The thanoi called Long-Swim Greatfin died during the short, ghostly night, not with a sudden collapse but with a gradual slumping along the cockpit bench. He uttered no distinguishable sound, made no dramatic final gestures. Indeed Kerrick didn’t at first notice that the soft, sonorous breathing had ceased.
The elf had fully raised his three sails and marked a course along the Icereach coast, still heading west. The winds were strong from the north-the night had brought the first real rush of summer air-and Cutter heeled hard against the pressure, fairly flying over the waves, bumping rhythmically into the crests before lunging into every trough. With water slapping against the hull, and clouds often obscuring the waxing moon, the elf failed to notice his passenger’s lifeless state until the first predawn light suffused the sky.
The walrus-man’s eyes stared dully in death. Gently Kerrick closed them. He removed the golden collar and set it in the cabin.
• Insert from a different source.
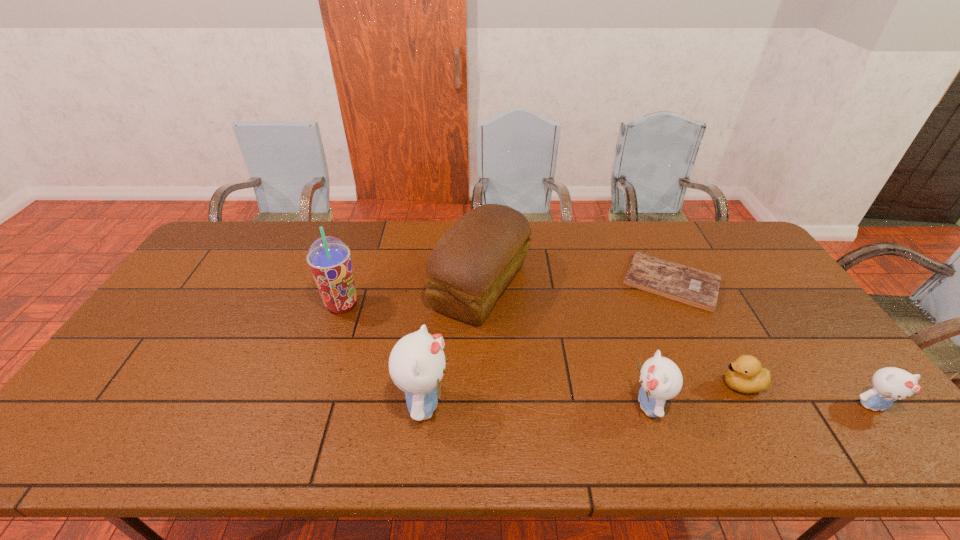
This screenshot has width=960, height=540. In order to click on vacant spot to place a kitten on the left in this screenshot , I will do `click(202, 403)`.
After a pause, he lifted the tusk on the leather strap from around the creature’s neck, setting the surprisingly lightweight object on the cockpit bench. Then he covered the body with a tarp, wrapped it tightly, and slowly eased it over the side. He shivered, even though the sun had appeared above the horizon, spilling rays that warmed the elf, his boat, and the sea. From the depths of his memory came a short prayer for the sea-dead, a chant from the early days of the Fallabrine clan:
From the waters to the waters, Ending and beginning, There is always the ocean. There is only the ocean.@@
The watery burial site quickly fell behind as the boat surged eagerly forward. Kerrick stayed at the tiller, clenching the wooden shaft far more tightly than he needed to.
“What’s in there?”
The elf looked up in shock as Coraltop Netfisher ambled around the cabin to join him in the cockpit. The kender’s hair was tied in a long topknot, and he was clad in the green tunic and leggings that had-eight years earlier-been his standard outfit. It had been that long since Kerrick had seen his old shipmate, and the elf found the sudden appearance stunning and disconcerting.
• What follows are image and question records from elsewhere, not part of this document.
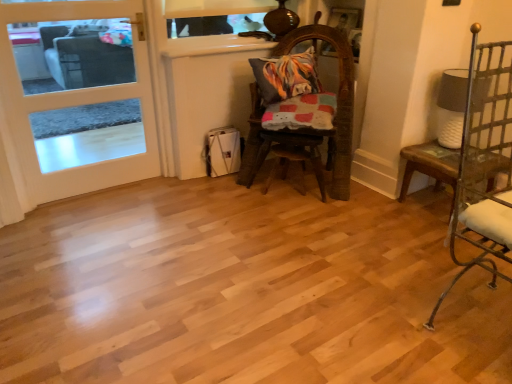
Question: Does white wood door at left have a greater width compared to worn wood chair at center, which is the second chair from right to left?

Choices:
 (A) yes
 (B) no

Answer: (B)

Question: Is white wood door at left placed right next to worn wood chair at center, marked as the 1th chair in a back-to-front arrangement?

Choices:
 (A) yes
 (B) no

Answer: (B)

Question: Is white wood door at left positioned behind worn wood chair at center, which is the second chair from right to left?

Choices:
 (A) yes
 (B) no

Answer: (A)

Question: Would you say worn wood chair at center, arranged as the first chair when viewed from the left, is part of white wood door at left's contents?

Choices:
 (A) no
 (B) yes

Answer: (A)

Question: Is white wood door at left not within worn wood chair at center, which is the second chair from right to left?

Choices:
 (A) no
 (B) yes

Answer: (B)

Question: Considering the positions of worn wood chair at center, the second chair in the front-to-back sequence, and white wood door at left in the image, is worn wood chair at center, the second chair in the front-to-back sequence, taller or shorter than white wood door at left?

Choices:
 (A) short
 (B) tall

Answer: (A)

Question: Is worn wood chair at center, which is the second chair from right to left, to the left or to the right of white wood door at left in the image?

Choices:
 (A) left
 (B) right

Answer: (B)

Question: Considering the positions of point (318, 134) and point (82, 23), is point (318, 134) closer or farther from the camera than point (82, 23)?

Choices:
 (A) farther
 (B) closer

Answer: (A)

Question: From a real-world perspective, is worn wood chair at center, marked as the 1th chair in a back-to-front arrangement, physically located above or below white wood door at left?

Choices:
 (A) below
 (B) above

Answer: (A)

Question: Based on their sizes in the image, would you say white ceramic table at right is bigger or smaller than worn wood chair at center, arranged as the first chair when viewed from the left?

Choices:
 (A) big
 (B) small

Answer: (B)

Question: From a real-world perspective, is white ceramic table at right above or below worn wood chair at center, the second chair in the front-to-back sequence?

Choices:
 (A) below
 (B) above

Answer: (A)

Question: Visually, is white ceramic table at right positioned to the left or to the right of worn wood chair at center, arranged as the first chair when viewed from the left?

Choices:
 (A) left
 (B) right

Answer: (B)

Question: In terms of width, does white ceramic table at right look wider or thinner when compared to worn wood chair at center, marked as the 1th chair in a back-to-front arrangement?

Choices:
 (A) thin
 (B) wide

Answer: (A)

Question: Relative to white ceramic table at right, is white textured lampshade at right in front or behind?

Choices:
 (A) front
 (B) behind

Answer: (B)

Question: Considering the relative positions of white textured lampshade at right and white ceramic table at right in the image provided, is white textured lampshade at right to the left or to the right of white ceramic table at right?

Choices:
 (A) left
 (B) right

Answer: (B)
“Coraltop?” blurted the elf. “Is it you!” He paused, shaking his head against a sudden, disorienting sense of dizziness. “Or did I fall and knock my head?”
With a sudden lunge Kerrick reached out and seized the kender by his wrist. The elf squeezed hard, feeling the most astonishing thing he could imagine-flesh and bone beneath his grip. He stared into Coraltop’s face, saw his old companion scowl angrily, squirming and pulling away with startling strength and energy.
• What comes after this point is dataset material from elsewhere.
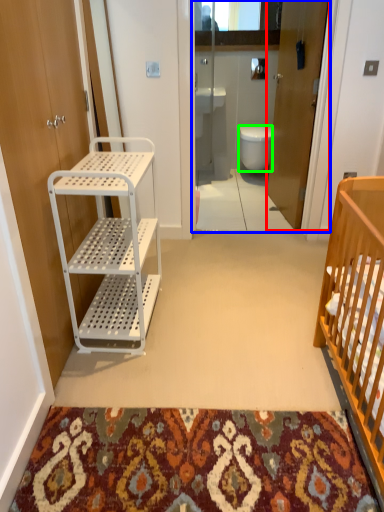
Question: Estimate the real-world distances between objects in this image. Which object is farther from door (highlighted by a red box), glass door (highlighted by a blue box) or toilet (highlighted by a green box)?

Choices:
 (A) glass door
 (B) toilet

Answer: (B)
“Hey-that hurts! Let go of me!”
Only then did Kerrick realize that he was still clutching the thin but wiry arm. “Sorry,” he said, released his grip. “I just… had to see if you were real.”
How could he be real? But if he wasn’t real, what was he? Looking at him, Kerrick found himself chuckling in amazement, for whatever was the explanation he felt himself pleased at the sight of his old shipmate.
“It’s good to see you, old friend,” he said.
Coraltop breezed past, sat down, and kicked his feet against the locker under the bench. “So, what is in that tusk?” he asked. “Did you look yet? Are you going to look? Cuz I’ll look if you don’t want to, but I think one of us should take a look-”
“Yes, I was going to take a look… eventually.”
“It’s hollow, isn’t it?” Coraltop asked enthusiastically. Yes, Kerrick realized, it was hollow, some kind of storage tube that seemed tightly sealed. A glance revealed the cap at one end, which he promptly unscrewed, while Coraltop hopped to his feet, stood at his side, and danced from foot to foot trying to see.
“Look! A piece of paper! Is it a map-maybe a treasure map? I wonder if there’s diamonds! You know, I’ve always wanted to have a nice diamond or two. I hope it’s a map to diamonds! If it’s a map, can we go there-will you take me?”
“It looks more like a letter,” Kerrick interrupted, having removed and unrolled the piece of parchment while the kender prattled on.
“A letter, not a map?” Coraltop said with an exaggerated pout. He plopped down on the bench, crossed his arms, then brightened. “Well, what does it say?”
“I’m trying to figure it out,” replied the elf, squinting at a script that was exceptionally ornate, apparently inscribed by a rather clumsy hand using a very blunt pen. The words were vaguely legible. It was a struggle to recognize the symbols and the words.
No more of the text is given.